2. Encarnación de la misericordia
Dios, que «habita una luz inaccesible», habla a la vez al hombre con el lenguaje de todo el cosmos: «en efecto, desde la creación del mundo, lo invisible de Dios, su eterno poder y divinidad, son conocidos mediante las obras». Este conocimiento indirecto e imperfecto, obra del entendimiento que busca a Dios por medio de las criaturas a través del mundo visible, no es aún «visión del Padre». «A Dios nadie lo ha visto», escribe San Juan para dar mayor relieve a la verdad, según la cual «precisamente el Hijo unigénito que está en el seno del Padre, ése le ha dado a conocer». Esta «revelación» manifiesta a Dios en el insondable misterio de su ser —uno y trino— rodeado de «luz inaccesible». No obstante, mediante esta «revelación» de Cristo conocemos a Dios, sobre todo en su relación de amor hacia el hombre: en su «filantropía». Es justamente ahí donde «sus perfecciones invisibles» se hacen de modo especial «visibles», incomparablemente más visibles que a través de todas las demás «obras realizadas por él»: tales perfecciones se hacen visibles en Cristo y por Cristo, a través de sus acciones y palabras y, finalmente, mediante su muerte en la cruz y su resurrección.
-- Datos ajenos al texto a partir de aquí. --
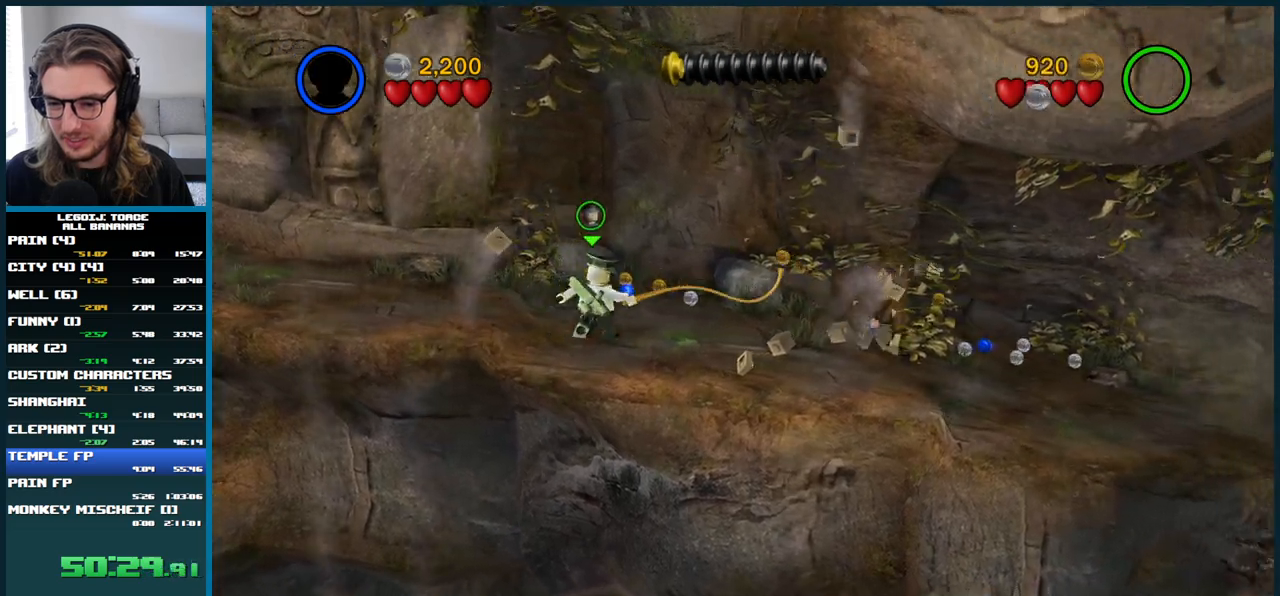
{"buttons": [], "left_stick": "right", "right_stick": "center", "events": []}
De este modo en Cristo y por Cristo, se hace también particularmente visible Dios en su misericordia, esto es, se pone de relieve el atributo de la divinidad, que ya el Antiguo Testamento, sirviéndose de diversos conceptos y términos, definió «misericordia». Cristo confiere un significado definitivo a toda la tradición veterotestamentaria de la misericordia divina. No sólo habla de ella y la explica usando semejanzas y parábolas, sino que además, y ante todo, él mismo la encarna y personifica. El mismo es, en cierto sentido, la misericordia. A quien la ve y la encuentra en él, Dios se hace concretamente «visible» como Padre «rico en misericordia».
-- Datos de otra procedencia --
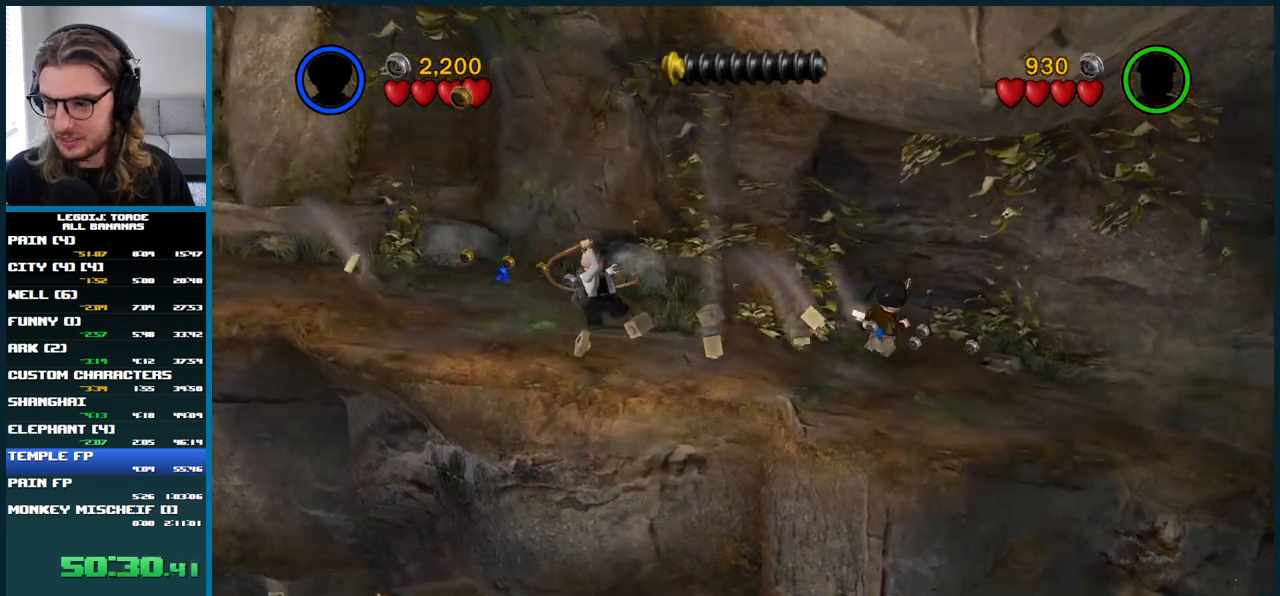
{"buttons": [], "left_stick": "right", "right_stick": "center", "events": []}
La mentalidad contemporánea, quizás en mayor medida que la del hombre del pasado, parece oponerse al Dios de la misericordia y tiende además a orillar de la vida y arrancar del corazón humano la idea misma de la misericordia. La palabra y el concepto de «misericordia» parecen producir una cierta desazón en el hombre, quien, gracias a los adelantos tan enormes de la ciencia y de la técnica, como nunca fueron conocidos antes en la historia, se ha hecho dueño y ha dominado la tierra mucho más que en el pasado. Tal dominio sobre la tierra, entendido tal vez unilateral y superficialmente, parece no dejar espacio a la misericordia. A este respecto, podemos sin embargo recurrir de manera provechosa a la imagen «de la condición del hombre en el mundo contemporáneo», tal cual es delineada al comienzo de la Constitución Gaudium et Spes. Entre otras, leemos allí las siguientes frases: «De esta forma, el mundo moderno aparece a la vez poderoso y débil, capaz de lo mejor y lo peor, pues tiene abierto el camino para optar por la libertad y la esclavitud, entre el progreso o el retroceso, entre la fraternidad o el odio. El hombre sabe muy bien que está en su mano el dirigir correctamente las fuerzas que él ha desencadenado, y que pueden aplastarle o salvarle».